The first line of each section would determine if the section is duplicate or not.
if the section is duplicate then remove the entire section from the file.

below is the example of input and output. Wherein, the lines starting with *& is the first line and there are 2 sections with the same first line. I need to delete one of them.

Input:
*& abc def
1
2
3
4
5

*& cde efg
1
2
3

*& abc def
1
2
3
4
5

Output:
*& cde efg
1
2
3

*& abc def
1
2
3
4
5

Thanks for your help!!

disedorgue · January 16, 2015, 4:29am

Hello,
If order out of sections is not important, with (gnu) awk:

awk 'BEGIN{RS='\n\n'};{A[$0]=1};END{for (h in A) print h,"\n"}' file

Regards.

RudiC · January 16, 2015, 5:50am

That works if DOS <CR> line terminators are removed from the input file. Try also

awk '/^\*\&/ {STOP=($0 in T); T[$0]} /^ *$/ {STOP=0} !STOP' file

ahmedwaseem2000 · January 16, 2015, 3:14pm

Thanks for your help. your code worked fine. I had already tried similar code but the difference was I didn't set RS, and instead of A[$0] =1 I assigned A[$0]=$0 and the array was getting jumbled up. Do you know the reason?

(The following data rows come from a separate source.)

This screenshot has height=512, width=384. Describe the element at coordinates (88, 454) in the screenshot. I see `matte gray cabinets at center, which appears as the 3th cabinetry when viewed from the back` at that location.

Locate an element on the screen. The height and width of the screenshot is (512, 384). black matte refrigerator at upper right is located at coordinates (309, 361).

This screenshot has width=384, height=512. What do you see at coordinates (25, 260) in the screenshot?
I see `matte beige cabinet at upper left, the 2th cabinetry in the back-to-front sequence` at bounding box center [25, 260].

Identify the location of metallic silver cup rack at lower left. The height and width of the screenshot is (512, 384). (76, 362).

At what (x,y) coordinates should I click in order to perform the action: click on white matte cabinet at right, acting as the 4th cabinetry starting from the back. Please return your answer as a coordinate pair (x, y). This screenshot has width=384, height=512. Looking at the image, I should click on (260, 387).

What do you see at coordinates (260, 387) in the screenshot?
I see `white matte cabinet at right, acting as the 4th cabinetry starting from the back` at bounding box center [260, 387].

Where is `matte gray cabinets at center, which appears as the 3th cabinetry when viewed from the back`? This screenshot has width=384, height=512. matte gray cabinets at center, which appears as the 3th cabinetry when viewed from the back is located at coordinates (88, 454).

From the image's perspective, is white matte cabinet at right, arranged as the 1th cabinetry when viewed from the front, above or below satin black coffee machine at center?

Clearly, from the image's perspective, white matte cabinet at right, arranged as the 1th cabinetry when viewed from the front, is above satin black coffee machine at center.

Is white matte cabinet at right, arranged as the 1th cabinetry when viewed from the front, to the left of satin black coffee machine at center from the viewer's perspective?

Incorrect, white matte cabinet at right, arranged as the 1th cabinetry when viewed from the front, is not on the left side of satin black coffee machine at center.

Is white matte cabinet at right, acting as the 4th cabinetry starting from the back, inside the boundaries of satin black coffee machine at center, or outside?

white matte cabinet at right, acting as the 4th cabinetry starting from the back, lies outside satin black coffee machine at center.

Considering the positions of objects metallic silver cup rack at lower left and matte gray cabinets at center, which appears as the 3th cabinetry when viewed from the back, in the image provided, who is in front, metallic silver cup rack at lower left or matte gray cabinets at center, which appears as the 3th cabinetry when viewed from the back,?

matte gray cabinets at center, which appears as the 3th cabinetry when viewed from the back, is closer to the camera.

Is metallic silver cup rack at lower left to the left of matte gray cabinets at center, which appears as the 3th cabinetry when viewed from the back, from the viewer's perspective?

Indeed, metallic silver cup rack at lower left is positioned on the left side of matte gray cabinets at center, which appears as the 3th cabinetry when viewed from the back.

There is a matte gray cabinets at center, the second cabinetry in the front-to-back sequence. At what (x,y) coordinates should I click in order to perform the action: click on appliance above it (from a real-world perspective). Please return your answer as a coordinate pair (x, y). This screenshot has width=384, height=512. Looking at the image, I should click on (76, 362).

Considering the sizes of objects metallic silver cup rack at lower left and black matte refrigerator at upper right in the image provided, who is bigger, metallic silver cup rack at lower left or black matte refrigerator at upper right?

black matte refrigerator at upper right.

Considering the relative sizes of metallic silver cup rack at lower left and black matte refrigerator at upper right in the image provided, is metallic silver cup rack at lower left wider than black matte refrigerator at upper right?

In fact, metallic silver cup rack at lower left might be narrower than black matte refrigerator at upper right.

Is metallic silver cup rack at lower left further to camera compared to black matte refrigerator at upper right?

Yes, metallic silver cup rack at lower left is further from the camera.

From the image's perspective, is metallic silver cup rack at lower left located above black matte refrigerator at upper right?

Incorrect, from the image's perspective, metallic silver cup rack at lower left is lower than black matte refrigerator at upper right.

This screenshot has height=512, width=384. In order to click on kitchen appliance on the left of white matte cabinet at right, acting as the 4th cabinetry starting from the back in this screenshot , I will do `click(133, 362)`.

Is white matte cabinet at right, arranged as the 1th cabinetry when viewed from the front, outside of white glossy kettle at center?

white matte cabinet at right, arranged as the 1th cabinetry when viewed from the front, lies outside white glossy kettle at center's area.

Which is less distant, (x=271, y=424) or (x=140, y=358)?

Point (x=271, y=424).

Rudic - I dont quite understand this code. can you please help me understand?

awk '/^\*\&/ {STOP=($0 in T); T[$0]} /^ *$/ {STOP=0} !STOP' file4

Thank you both for your help!!

RudiC · January 16, 2015, 3:20pm

awk '/^\*\&/ {STOP=($0 in T)            # if header (identified by *&) is known, stop the printing
              T[$0]                     # remember the header line next time
             } 
     /^ *$/  {STOP=0}                   # empty line: reenable printing
     !STOP                              # use default action: print, if NOT STOPped
    ' file

disedorgue · January 16, 2015, 3:50pm

By default, Record Separator is one '\n' that represent end of line, if RS is set to '\n\n', for awk, one record (line) is terminate by '\n\n'.
With this way, one line is one section.

Regards.